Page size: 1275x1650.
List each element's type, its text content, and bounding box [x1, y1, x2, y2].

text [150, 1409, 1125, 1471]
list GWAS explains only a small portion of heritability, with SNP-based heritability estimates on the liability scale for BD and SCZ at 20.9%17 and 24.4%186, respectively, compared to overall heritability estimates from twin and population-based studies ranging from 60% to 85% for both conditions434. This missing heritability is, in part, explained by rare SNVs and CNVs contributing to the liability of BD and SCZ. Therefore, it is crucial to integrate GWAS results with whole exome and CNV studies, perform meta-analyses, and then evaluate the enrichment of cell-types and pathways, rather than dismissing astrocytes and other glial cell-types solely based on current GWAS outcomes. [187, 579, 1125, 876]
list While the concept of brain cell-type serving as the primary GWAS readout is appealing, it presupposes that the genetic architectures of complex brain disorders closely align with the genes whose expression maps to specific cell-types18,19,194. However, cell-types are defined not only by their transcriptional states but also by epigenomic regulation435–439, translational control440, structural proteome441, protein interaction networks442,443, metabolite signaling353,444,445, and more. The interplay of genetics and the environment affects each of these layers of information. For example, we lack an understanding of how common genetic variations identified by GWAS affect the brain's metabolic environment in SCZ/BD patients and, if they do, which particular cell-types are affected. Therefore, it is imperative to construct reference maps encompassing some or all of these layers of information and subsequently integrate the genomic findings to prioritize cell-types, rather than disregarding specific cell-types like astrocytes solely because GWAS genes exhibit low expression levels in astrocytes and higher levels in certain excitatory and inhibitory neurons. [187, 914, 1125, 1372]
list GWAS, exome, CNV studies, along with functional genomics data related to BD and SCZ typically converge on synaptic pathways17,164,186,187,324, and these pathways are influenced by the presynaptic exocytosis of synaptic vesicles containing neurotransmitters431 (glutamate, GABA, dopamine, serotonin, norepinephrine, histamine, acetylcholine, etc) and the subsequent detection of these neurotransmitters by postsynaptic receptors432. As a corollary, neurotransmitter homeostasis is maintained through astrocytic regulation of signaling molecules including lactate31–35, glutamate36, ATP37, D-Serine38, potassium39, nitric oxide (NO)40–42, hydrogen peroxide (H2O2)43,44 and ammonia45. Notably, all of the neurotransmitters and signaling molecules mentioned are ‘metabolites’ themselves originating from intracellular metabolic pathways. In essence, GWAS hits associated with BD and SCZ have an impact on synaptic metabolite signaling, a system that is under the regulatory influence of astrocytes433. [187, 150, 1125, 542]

THE PROBLEM — If a line in the records contains the string "text", copy it out.

RESULT —
List each element's type, its text content, and bounding box [x1, y1, x2, y2].
text [150, 1409, 1125, 1471]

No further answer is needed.